UPEI is a great university with a wide range of undergraduate and graduate programming. At UPEI, we train and mentor students and produce skilled trainees for the biosciences sector and beyond.
What areas of research or innovation in PEI’s biosciences sector are you particularly excited about?
I can give you some examples. UPEI is doing world-class research in many areas across the bioscience sector. Dr. Mark Fast of AVC was recently awarded $4.7 million from Genome Canada’s Genomic Applications Partnership Program to develop an early warning system for identifying complex gill disease in salmon. This is a global challenge for the aquaculture industry resulting in up to a $130 million loss in revenue annually. Dr. Fast is a world-renowned expert and along with colleagues across Canada and the world, they are going to attempt to address this situation.
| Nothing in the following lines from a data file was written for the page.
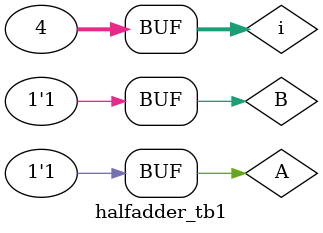
<source format=v>

module halfadder_tb1;
wire S,C;
reg A,B;
halfadder1 c1(.A(A),.B(B),.S(S),.C(C));
integer i;
initial begin
$display("Half Adder");
$dumpfile("halfadder1.vcd");
$dumpvars(0,halfadder_tb1);
$display("Half Adder using Data Flow");
$monitor("A = %b | B = %b | S = %b | C = %b",A,B,S,C);
for(i=0; i<4; i=i+1) begin
{A,B} = i;
#5;
end
end
endmodule

</source>
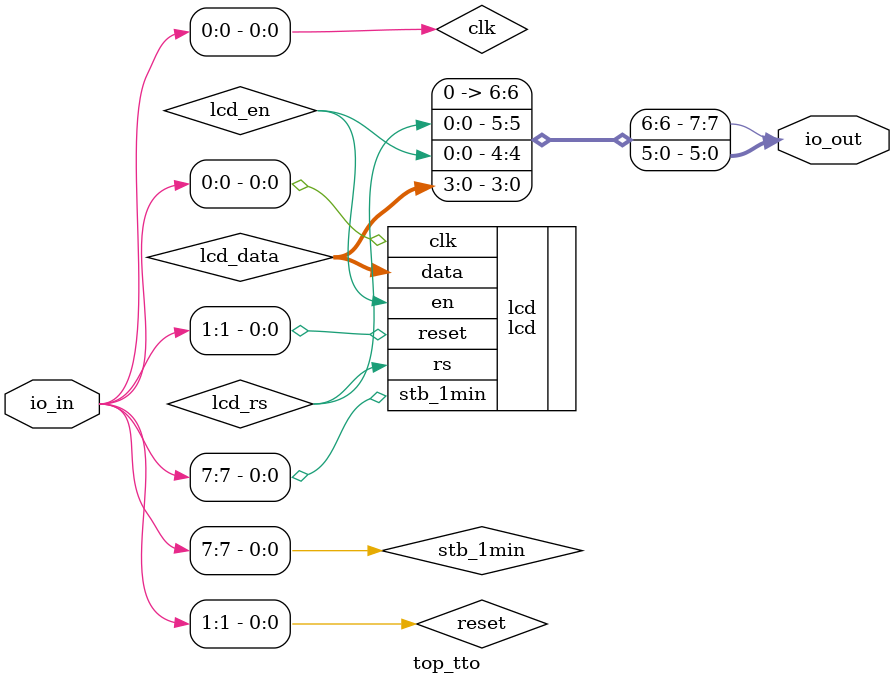
<source format=v>
`default_nettype none

module top_tto
  #(parameter CLOCK_RATE=1000)
  (
   input [7:0]  io_in,
   output [7:0] io_out
   );
  
  wire                      clk   = io_in[0];
  wire                      reset = io_in[1];
  wire                      stb_1min = io_in[7];
  wire                      uart_tx_pin;
  wire                      lcd_en;
  wire                      lcd_rs;
  wire               [3:0]  lcd_data;

  assign io_out[0] = lcd_data[0];
  assign io_out[1] = lcd_data[1];
  assign io_out[2] = lcd_data[2];
  assign io_out[3] = lcd_data[3];
  assign io_out[4] = lcd_en;
  assign io_out[5] = lcd_rs;
  assign io_out[7] = 0; // uart_tx_pin;

  // instantiate uart
  // uart_tx uart_tx(.clk(clk), .reset(reset), .tx_pin(uart_tx_pin));

  // instatiate lcd
  lcd lcd(.clk(clk), .reset(reset), .stb_1min(stb_1min), .en(lcd_en), .rs(lcd_rs), .data(lcd_data));
  
endmodule

</source>
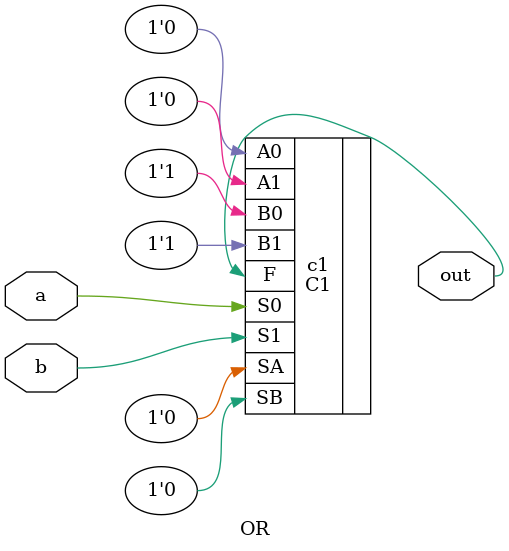
<source format=v>
module OR (a, b, out);
    input a, b;
    output out;
    C1 c1(.A0(1'b0), .A1(1'b0), .B0(1'b1), .B1(1'b1), .SA(1'b0), .SB(1'b0), .S0(a), .S1(b), .F(out));

endmodule
</source>
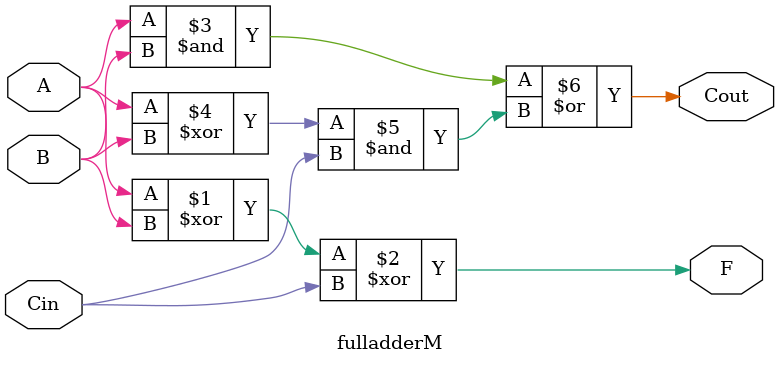
<source format=v>
`timescale 1ns / 1ps
module fulladderM(
    input Cin,
    input A,
    input B,
    output F,
    output Cout
    );
	 wire Cin,A,B,F,Cout;
	 //F ½øÎ»  Cout Êä³ö
	 assign F= A^B^Cin;
	 assign Cout=(A&B)|((A^B)&Cin);
	 


endmodule

</source>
Another product of UPEI, Dr. Russell Kerr from the Faculty of Science, founded and grew Nautilus Biosciences, a company that focuses on the discovery of bioactive compounds from the marine environment. Nautilus Biosciences was purchased by an international specialty chemical manufacturer, CRODA International, a few years ago. Nautilus Biosciences is now the Centre of Innovation for Marine Biotechnology at CRODA.
One more example is Dr. Marya Ahmed from the Faculty of Science, who was recently been awarded the prestigious Emerging Scholar Award from the Canadian Cancer Society. She will be exploring innovative techniques for the treatment of breast cancer. There are many great examples in that area of the biosciences, with the biosciences itself being a very broad field.
What would you say to potential investors about the advantages of Charlottetown and PEI?
PEI has a collaborative approach to doing business and in our track record in the biosciences sector specifically. You would be hard-pressed to find another region where a company can access key decision-makers in such a supportive and guided way. The quality of life in PEI is also a key attractor. A good example of that is our relatively enviable position with regards to COVID-19 management. There is no better place to do business, and PEI is a great place to live, work, and raise a family. Again, I want to highlight the low tax rate for small businesses and our collaborative economic cluster model, which is coordinated by all our partners at PEI BioAlliance. UPEI also has a wide range of undergraduate and graduate programs. UPEI plays a critical role in transitioning well-trained students to the biosciences sector and beyond. In PEI, foreign investors can tap into our rich pool of talented and highly qualified students, mentored and trained at UPEI.
“In PEI, foreign investors can tap into our rich pool of talented and highly qualified students, mentored and trained at UPEI.”
We also have a safe environment, low crime rate, and communities where everybody knows everybody and people are very respectful. PEI is a very friendly place.
In the five years or so, there has been more immigration and foreign investment coming to the city, which means people must like the place. People here are very welcoming and open. It is a great place.